Task details:
What number of lines in the entries below include the string "holder"? Respond with that number alone.

The data:

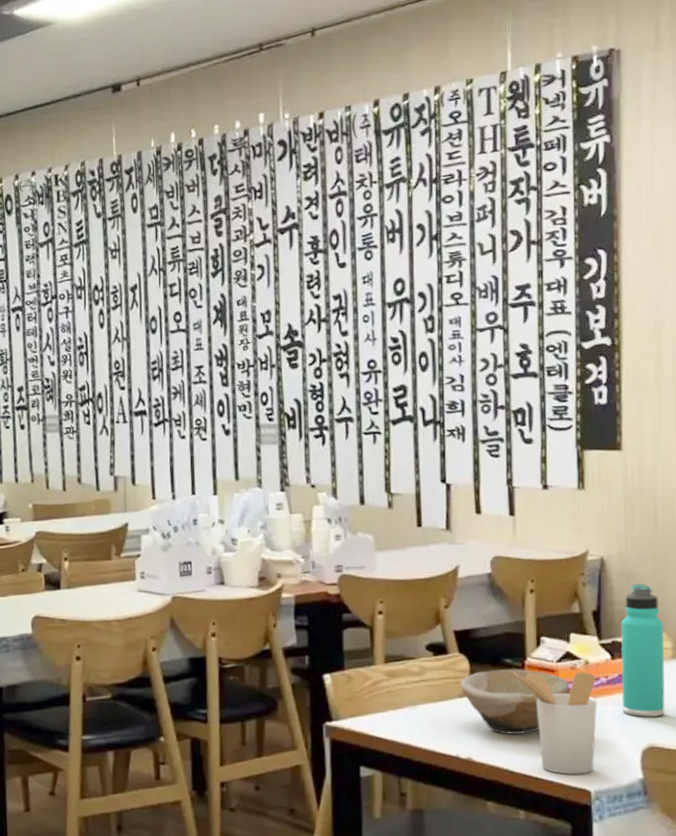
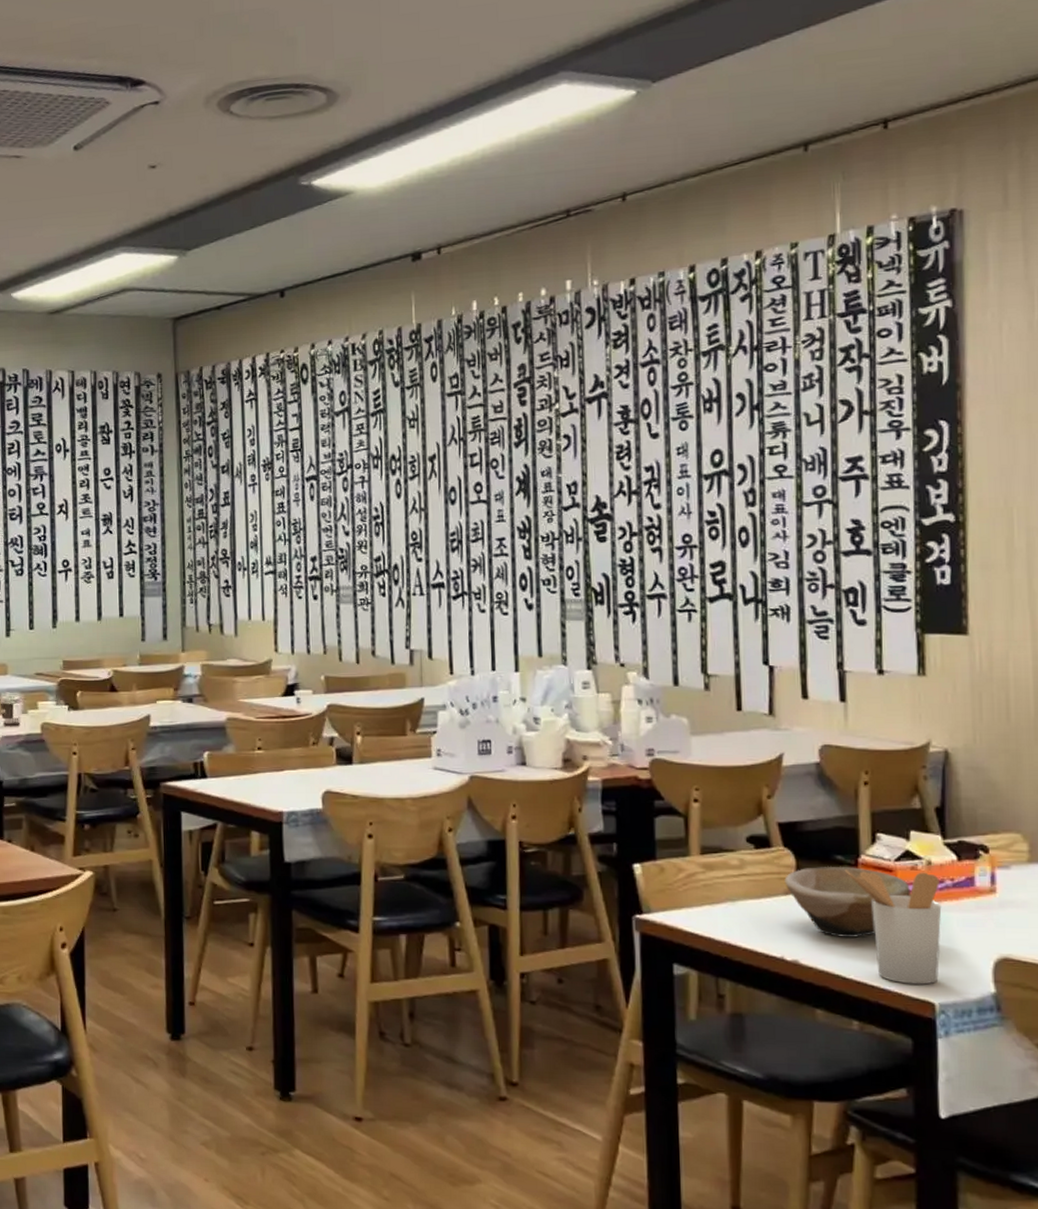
thermos bottle: present [621,583,665,717] -> none [968,779,1021,926]

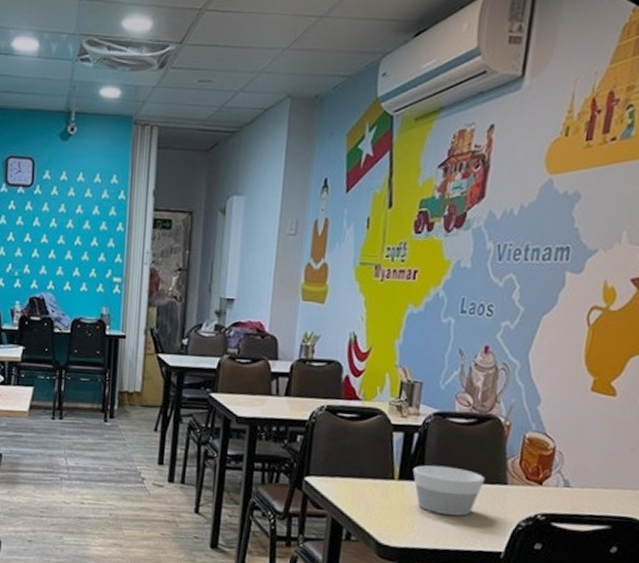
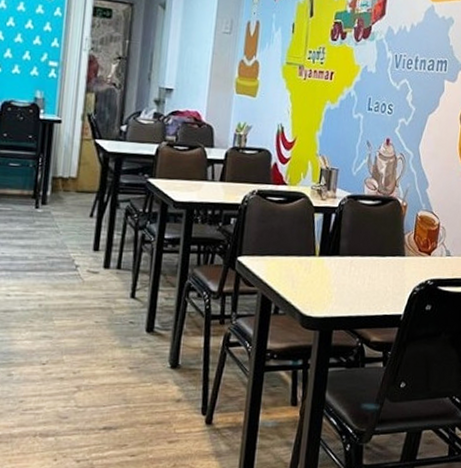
bowl: present [412,465,484,516] -> none [331,241,388,285]

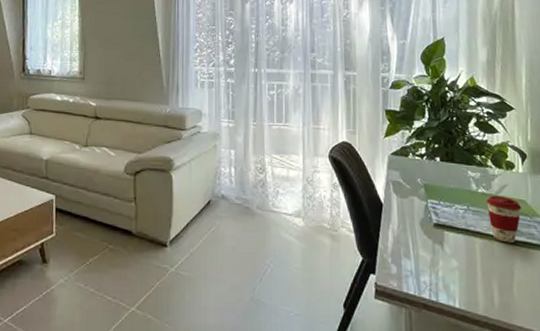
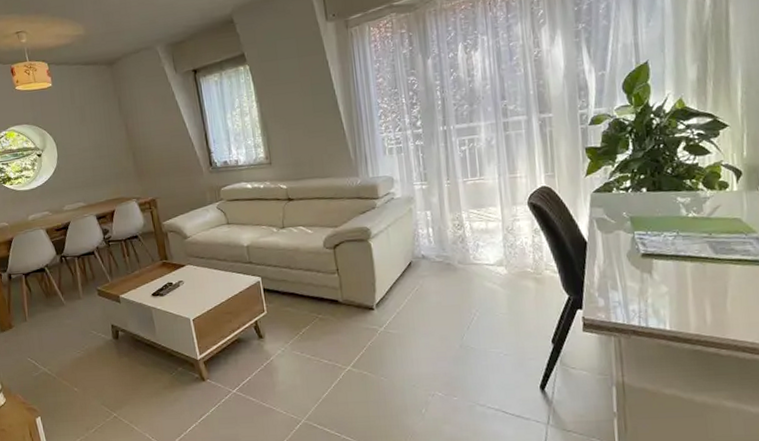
coffee cup: present [486,195,522,243] -> none [697,217,737,263]

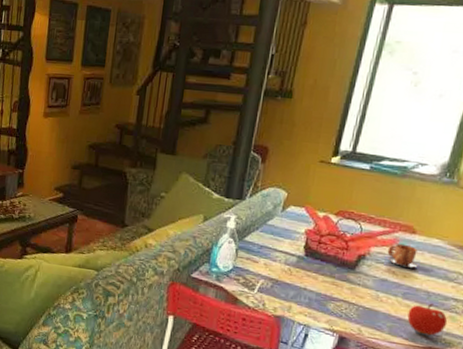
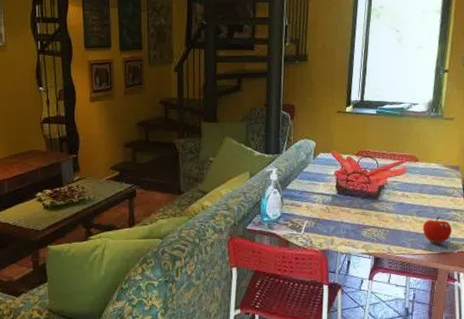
mug: present [387,243,418,268] -> none [400,171,424,190]

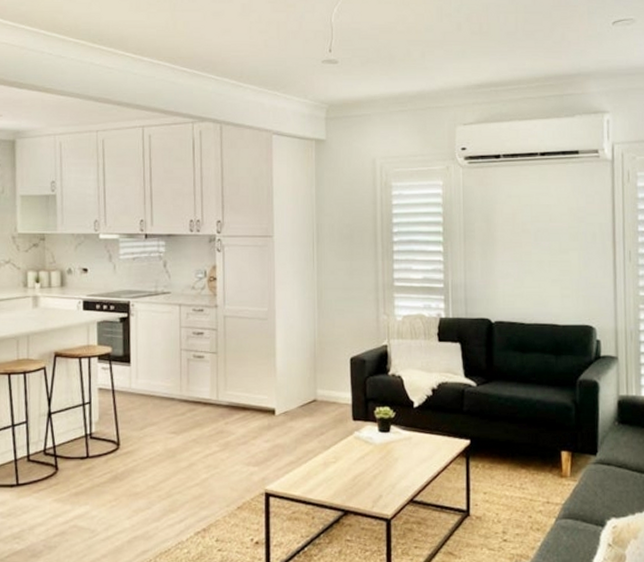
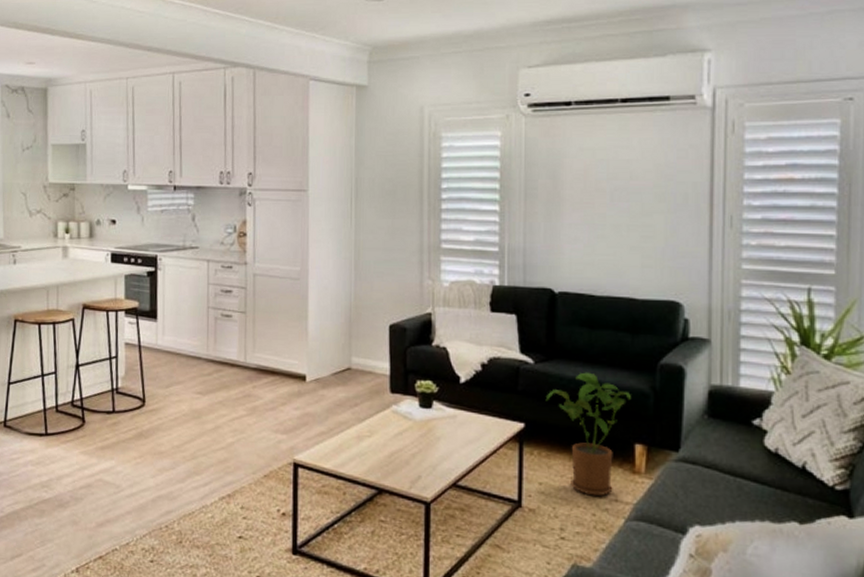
house plant: none [487,391,557,500] -> present [545,372,631,497]

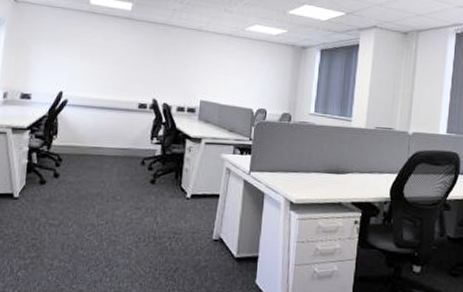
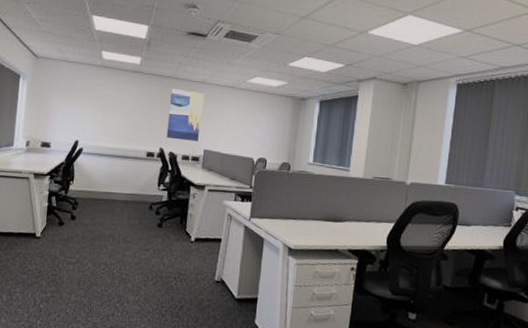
wall art: none [160,36,201,92] -> present [166,89,205,142]

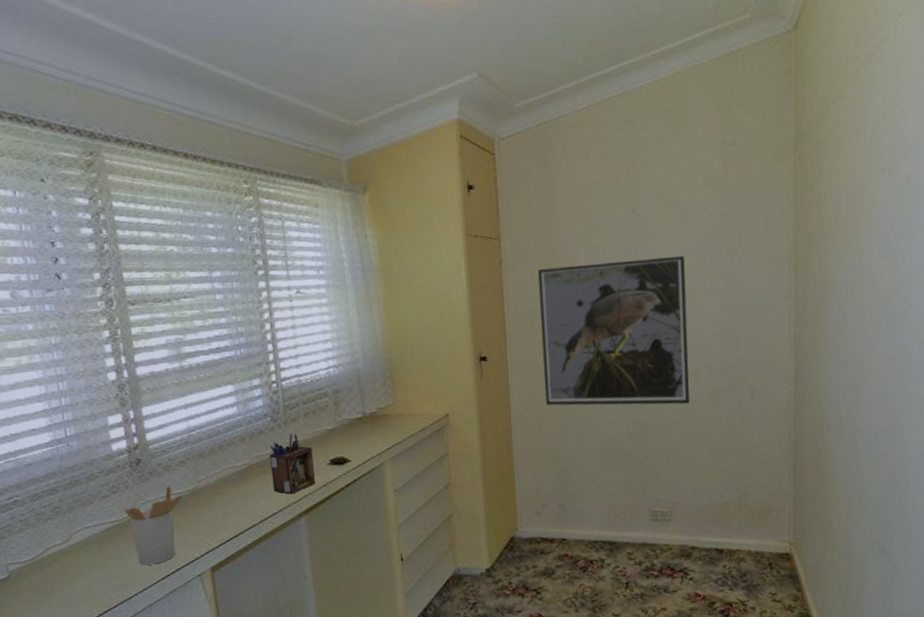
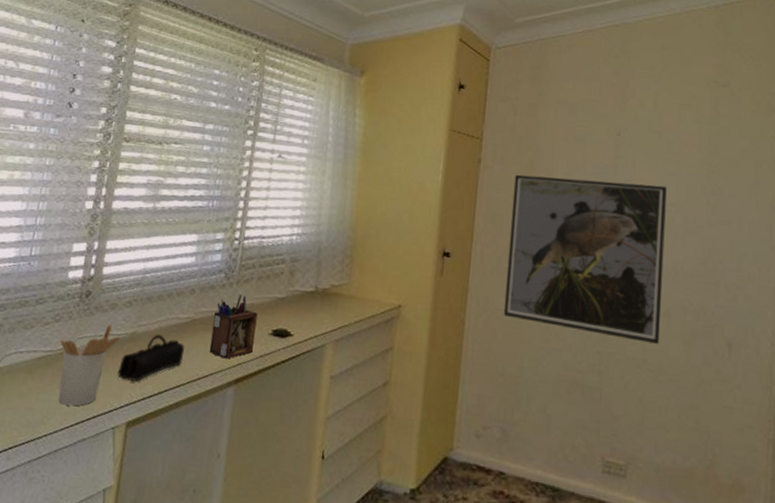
pencil case: none [189,484,250,532] -> present [117,334,185,382]

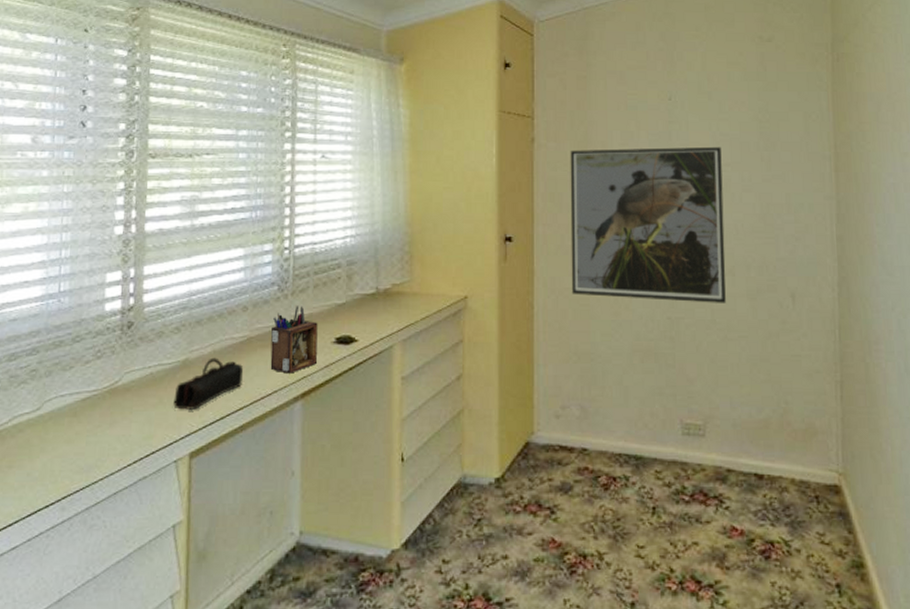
utensil holder: present [58,324,120,406] -> none [105,353,171,445]

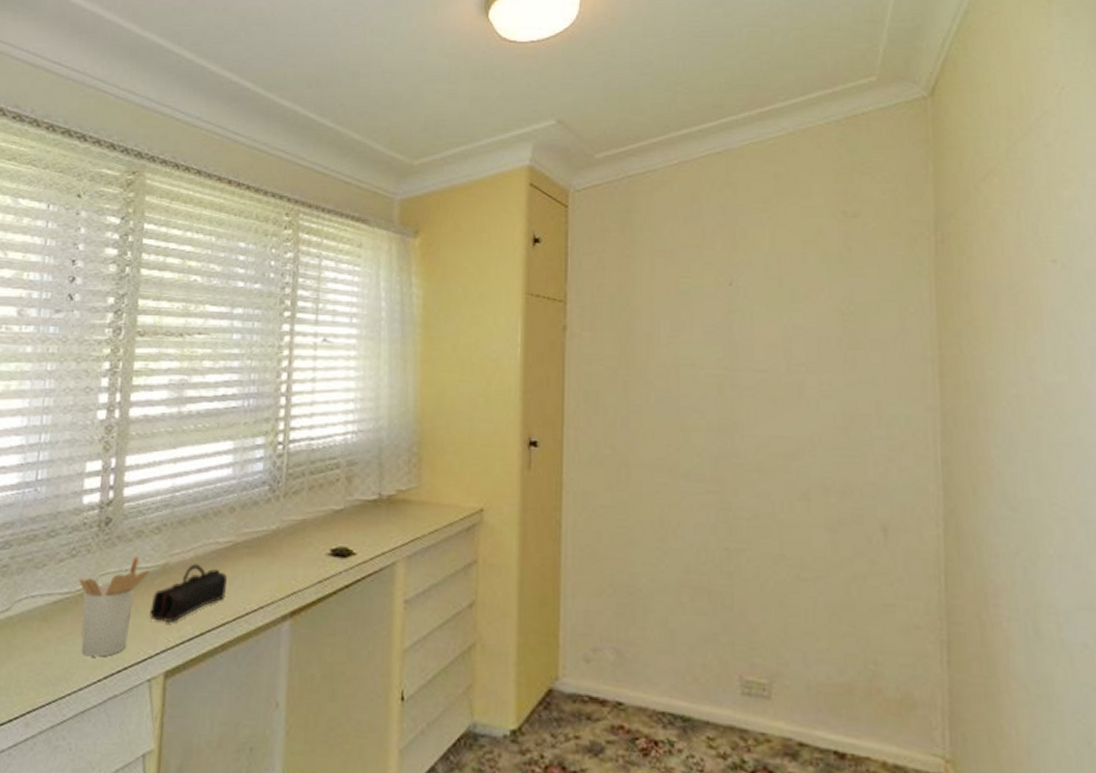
utensil holder: none [105,353,171,445] -> present [79,555,150,657]
desk organizer: present [270,306,318,374] -> none [257,509,312,588]
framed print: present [570,146,726,303] -> none [607,341,798,534]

Result of this task:
2